Sprawa trafiła do sądu. Sąd Okręgowy w Warszawie w październiku 2014 r. zasądził na rzecz Andrzeja P. od Szpitala Czerniakowskiego i PZU tytułem zadośćuczynienia 500 tys. zł. Sąd zasądził też od szpitala około 17 tys. zł odszkodowania.
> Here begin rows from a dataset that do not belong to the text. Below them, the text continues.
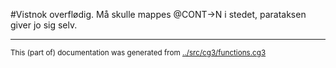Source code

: 

























































































































































































































































































































































































































































































































































































































































































































































































































































































































































































































































































































































































































































































































































































































































































































































































































































































































































#Vistnok overflødig. Må skulle mappes @CONT->N i stedet, parataksen giver jo sig selv.
































































































































































































































































































































































































































































































































































































































































































































































































































































































































































































































































































* * *
<small>This (part of) documentation was generated from [../src/cg3/functions.cg3](http://github.com/giellalt/lang-kal/blob/main/../src/cg3/functions.cg3)</small>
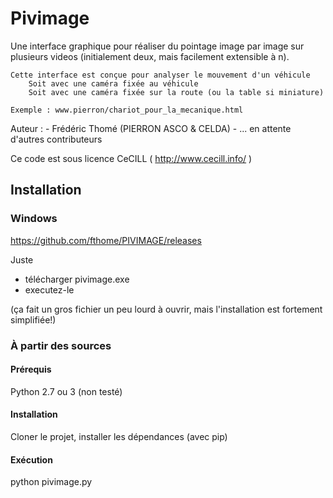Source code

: # Pivimage

Une interface graphique pour réaliser du pointage image par image
	sur plusieurs videos (initialement deux, mais facilement extensible à n).

	Cette interface est conçue pour analyser le mouvement d'un véhicule
		Soit avec une caméra fixée au véhicule
		Soit avec une caméra fixée sur la route (ou la table si miniature)

	Exemple : www.pierron/chariot_pour_la_mecanique.html

Auteur :
	- Frédéric Thomé (PIERRON ASCO & CELDA)
	- ... en attente d'autres contributeurs

Ce code est sous licence CeCILL ( http://www.cecill.info/ )

## Installation

### Windows

https://github.com/fthome/PIVIMAGE/releases

Juste
* télécharger pivimage.exe
* executez-le

(ça fait un gros fichier un peu lourd à ouvrir, mais l'installation est fortement simplifiée!)

### À partir des sources

#### Prérequis

Python 2.7 ou 3 (non testé)

#### Installation

Cloner le projet, installer les dépendances (avec pip)

#### Exécution

python pivimage.py
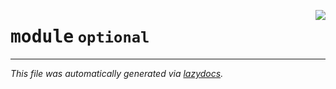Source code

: <!-- markdownlint-disable -->

<a href="../../qtstrap/optional/__init__.py"><img align="right" style="float:right;" src="https://img.shields.io/badge/-source-cccccc?style=flat-square"></a>

# <kbd>module</kbd> `optional`








---

_This file was automatically generated via [lazydocs](https://github.com/ml-tooling/lazydocs)._

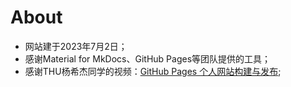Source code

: # About

- 网站建于2023年7月2日；
- 感谢Material for MkDocs、GitHub Pages等团队提供的工具；
- 感谢THU杨希杰同学的视频：[GitHub Pages 个人网站构建与发布](https://www.bilibili.com/video/BV1hL4y1w72r);
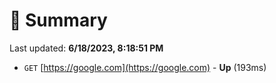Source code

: # 📖 Summary
Last updated: **6/18/2023, 8:18:51 PM**

- `GET` [https://google.com](https://google.com) - **Up** (193ms)
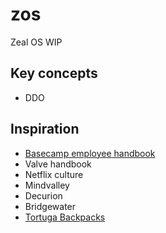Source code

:# zos
Zeal OS WIP

## Key concepts
- DDO

## Inspiration
- [Basecamp employee handbook](https://github.com/basecamp/handbook)
- Valve handbook
- Netflix culture
- Mindvalley
- Decurion
- Bridgewater
- [Tortuga Backpacks](https://www.tortugabackpacks.com/pages/about)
Poza tym sąd nakazał wypłatę 30 tys. tytułem zadośćuczynienia na rzecz żony Andrzeja P. - Beaty, a na rzecz ich syna Bartosza 100 tys. zł zadośćuczynienia.
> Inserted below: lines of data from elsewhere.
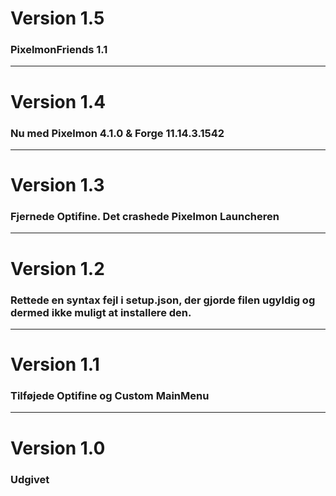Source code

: <h1>Version 1.5</h1>
<h3>PixelmonFriends 1.1</h3>
<hr />
<h1>Version 1.4</h1>
<h3>Nu med Pixelmon 4.1.0 & Forge 11.14.3.1542</h3>
<hr />
<h1>Version 1.3</h1>
<h3>Fjernede Optifine. Det crashede Pixelmon Launcheren</h3>
<hr />
<h1>Version 1.2</h1>
<h3>Rettede en syntax fejl i setup.json, der gjorde filen ugyldig og dermed ikke muligt at installere den.</h3>
<hr />
<h1>Version 1.1</h1>
<h3>Tilføjede Optifine og Custom MainMenu</h3>
<hr />
<h1>Version 1.0</h1>
<h3>Udgivet</h3>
W II instancji Sąd Apelacyjny w Warszawie w styczniu 2016 r. zmienił wyrok SO i oddalił powództwo w zakresie zadośćuczynienia na rzecz Beaty P. i Bartosza P. Uznał, że tylko śmierć członka rodziny narusza dobra osobiste jego najbliższych. W ocenie tego sądu rozległy i nieodwracalny rozstrój zdrowia, jakiego doznał Andrzej P. wskutek udaru, nie spowodował jego śmierci, w związku z tym więź rodzinna została zachowana, chociaż nie na takim poziomie, jak przed zdarzeniem.
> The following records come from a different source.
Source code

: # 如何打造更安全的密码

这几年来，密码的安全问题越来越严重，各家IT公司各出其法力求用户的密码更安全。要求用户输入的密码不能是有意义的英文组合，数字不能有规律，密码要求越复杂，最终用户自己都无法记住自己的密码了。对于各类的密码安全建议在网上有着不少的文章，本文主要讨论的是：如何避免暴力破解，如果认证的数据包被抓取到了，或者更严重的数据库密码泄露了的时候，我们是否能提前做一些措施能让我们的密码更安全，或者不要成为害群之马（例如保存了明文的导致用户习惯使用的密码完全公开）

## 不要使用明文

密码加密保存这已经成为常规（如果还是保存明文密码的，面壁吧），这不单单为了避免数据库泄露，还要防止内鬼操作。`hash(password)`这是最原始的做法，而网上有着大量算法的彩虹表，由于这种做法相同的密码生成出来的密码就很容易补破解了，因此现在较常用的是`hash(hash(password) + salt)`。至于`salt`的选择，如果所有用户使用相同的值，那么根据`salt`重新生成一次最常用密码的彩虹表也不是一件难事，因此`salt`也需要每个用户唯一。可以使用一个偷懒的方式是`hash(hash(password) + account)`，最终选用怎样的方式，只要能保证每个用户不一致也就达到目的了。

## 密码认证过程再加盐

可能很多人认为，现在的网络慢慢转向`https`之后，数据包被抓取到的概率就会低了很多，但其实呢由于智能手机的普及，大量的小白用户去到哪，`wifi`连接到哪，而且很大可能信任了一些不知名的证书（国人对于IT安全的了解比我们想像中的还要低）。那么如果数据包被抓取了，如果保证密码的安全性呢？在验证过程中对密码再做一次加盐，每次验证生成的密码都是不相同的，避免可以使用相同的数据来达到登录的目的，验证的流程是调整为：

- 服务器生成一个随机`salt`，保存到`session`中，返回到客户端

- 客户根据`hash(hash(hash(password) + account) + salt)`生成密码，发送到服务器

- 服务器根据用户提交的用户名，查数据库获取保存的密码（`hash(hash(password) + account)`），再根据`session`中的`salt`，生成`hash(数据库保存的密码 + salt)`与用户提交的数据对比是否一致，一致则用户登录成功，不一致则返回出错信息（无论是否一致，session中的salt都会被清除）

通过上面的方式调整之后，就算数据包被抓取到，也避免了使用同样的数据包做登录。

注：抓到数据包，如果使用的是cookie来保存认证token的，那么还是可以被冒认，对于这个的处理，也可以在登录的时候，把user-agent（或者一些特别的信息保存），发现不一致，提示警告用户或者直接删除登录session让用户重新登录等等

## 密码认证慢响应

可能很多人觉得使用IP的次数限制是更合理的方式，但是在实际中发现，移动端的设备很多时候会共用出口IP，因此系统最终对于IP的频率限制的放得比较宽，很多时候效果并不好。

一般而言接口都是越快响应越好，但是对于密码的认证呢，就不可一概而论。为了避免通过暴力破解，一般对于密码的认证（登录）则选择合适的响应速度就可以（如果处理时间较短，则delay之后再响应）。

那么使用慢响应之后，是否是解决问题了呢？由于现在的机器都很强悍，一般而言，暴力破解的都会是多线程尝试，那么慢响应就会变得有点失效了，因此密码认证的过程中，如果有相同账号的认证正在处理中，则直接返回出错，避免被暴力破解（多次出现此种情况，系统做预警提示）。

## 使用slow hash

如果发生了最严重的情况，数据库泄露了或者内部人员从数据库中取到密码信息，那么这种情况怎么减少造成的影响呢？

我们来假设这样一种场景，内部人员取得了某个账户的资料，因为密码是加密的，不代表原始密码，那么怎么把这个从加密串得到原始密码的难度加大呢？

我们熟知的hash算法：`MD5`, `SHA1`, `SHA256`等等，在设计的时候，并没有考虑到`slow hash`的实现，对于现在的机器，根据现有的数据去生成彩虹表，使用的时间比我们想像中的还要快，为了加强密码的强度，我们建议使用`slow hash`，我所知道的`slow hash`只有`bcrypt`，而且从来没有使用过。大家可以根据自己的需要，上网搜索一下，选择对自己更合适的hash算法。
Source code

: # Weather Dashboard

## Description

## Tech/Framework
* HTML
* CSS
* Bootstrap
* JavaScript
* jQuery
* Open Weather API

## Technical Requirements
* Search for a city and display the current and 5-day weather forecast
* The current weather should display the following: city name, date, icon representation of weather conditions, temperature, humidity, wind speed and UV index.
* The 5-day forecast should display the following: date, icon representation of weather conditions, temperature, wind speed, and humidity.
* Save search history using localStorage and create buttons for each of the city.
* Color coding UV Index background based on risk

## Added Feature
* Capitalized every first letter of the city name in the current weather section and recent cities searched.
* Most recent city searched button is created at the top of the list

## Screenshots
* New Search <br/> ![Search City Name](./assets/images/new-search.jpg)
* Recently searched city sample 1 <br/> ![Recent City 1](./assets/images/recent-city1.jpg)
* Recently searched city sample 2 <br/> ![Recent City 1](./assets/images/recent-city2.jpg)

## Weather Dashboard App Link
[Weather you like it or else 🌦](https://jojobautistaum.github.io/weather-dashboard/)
Prokurator Generalny w skardze nadzwyczajnej zarzucił wyrokowi SA "naruszenie zasady demokratycznego państwa prawnego urzeczywistniającego zasadę sprawiedliwości społecznej".

W ocenie PG doszło do "naruszenia zasad, wolności i prawa człowieka i obywatela, takich jak prawo do życia rodzinnego, które obejmuje szeroko rozumiane więzi rodzinne pomiędzy małżonkami rodzicami i dziećmi". W skardze wskazał, że do zerwania więzi rodzinnej i szczególnej więzi emocjonalnej między członkami rodziny dochodzi także wskutek wywołania u osoby bliskiej ciężkiego, nieodwracalnego uszczerbku na zdrowiu. W związku z tym PG wniósł o uchylenie wyroku w zaskarżonym zakresie i przekazanie sprawy do ponownego rozpoznania sądowi apelacyjnemu.

Instytucja skargi nadzwyczajnej została wprowadzona nową ustawą o SN, która weszła w życie 3 kwietnia 2018 r. Przewiduje ona m.in. możliwość składania do Sądu Najwyższego takich skarg na prawomocne wyroki polskich sądów z ostatnich 20 lat. Skargi te rozpoznaje Izba Kontroli Nadzwyczajnej i Spraw Publicznych SN.

Dotychczas SN rozpoznał osiem skarg nadzwyczajnych, z których pięć zostało uwzględnionych. SN uwzględnił trzy skargi nadzwyczajne wniesione przez Rzecznika Praw Obywatelskich i dwie przez Prokuratora Generalnego (nie dotyczyły one spraw karnych).